Re: Encoding Standard (was: RE: Encoding API exceptions) from Anne van Kesteren on 2014-11-10 (www-international@w3.org from October to December 2014)

From: Anne van Kesteren <annevk@annevk.nl>
Date: Mon, 10 Nov 2014 20:09:13 +0100
To: Shawn Steele <Shawn.Steele@microsoft.com>
Cc: "www-international@w3.org" <www-international@w3.org>
Message-ID: <CADnb78gFSVfWhj7ongnvXE3dYAS-Sts77K4B2tN0WkX5thoUNw@mail.gmail.com>

On Mon, Nov 10, 2014 at 7:46 PM, Shawn Steele
<Shawn.Steele@microsoft.com> wrote:
> That's unfortunate, however that's a good place for encoding work.

In my experience, not at all. WHATWG and the i18n WG have been much
more receptive and helpful in addressing the problems I sought out to
solve. And I communicated that set of problems to all three audiences
equally.

>> 0x81 0x22 needs to become U+FFFD U+0022 as otherwise you'll expose resources to XSS.

> Data provided
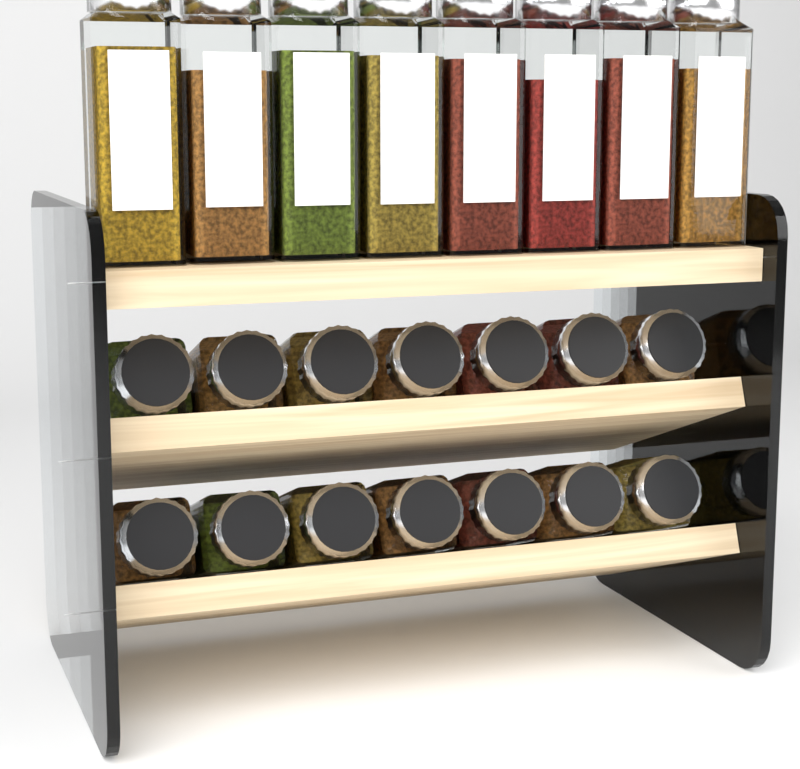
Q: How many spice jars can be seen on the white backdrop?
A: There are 22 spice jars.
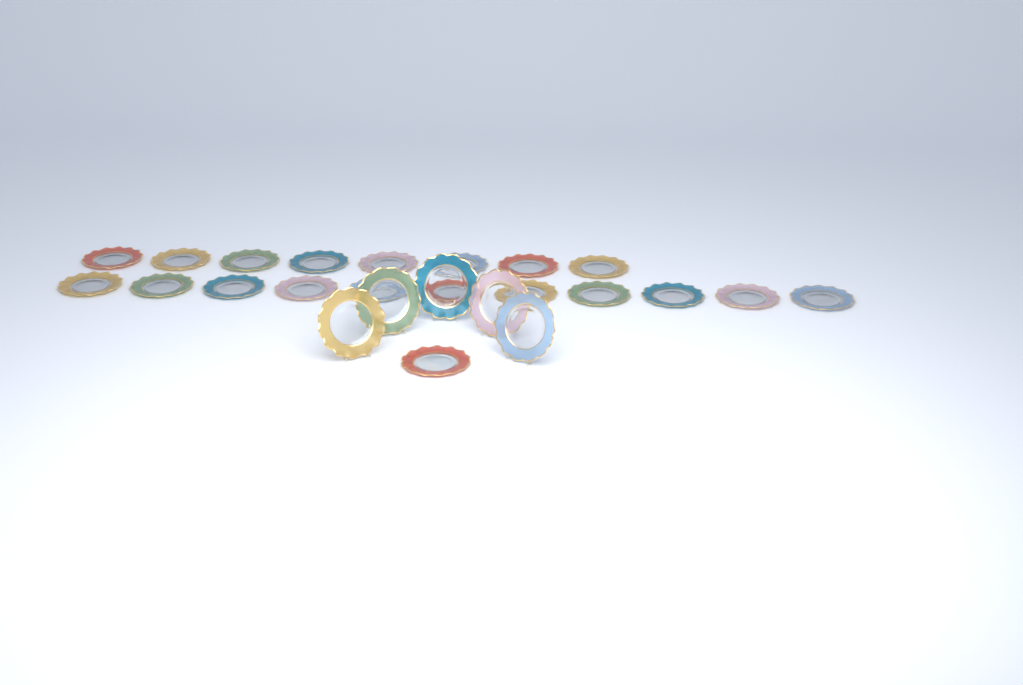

> Task goal
From the Encoding Standard email above, please print everything from "Re: Encoding Standard" down to "for encoding work.", copied word for word.

> Expected answer
Re: Encoding Standard (was: RE: Encoding API exceptions) from Anne van Kesteren on 2014-11-10 (www-international@w3.org from October to December 2014)

From: Anne van Kesteren <annevk@annevk.nl>
Date: Mon, 10 Nov 2014 20:09:13 +0100
To: Shawn Steele <Shawn.Steele@microsoft.com>
Cc: "www-international@w3.org" <www-international@w3.org>
Message-ID: <CADnb78gFSVfWhj7ongnvXE3dYAS-Sts77K4B2tN0WkX5thoUNw@mail.gmail.com>

On Mon, Nov 10, 2014 at 7:46 PM, Shawn Steele
<Shawn.Steele@microsoft.com> wrote:
> That's unfortunate, however that's a good place for encoding work.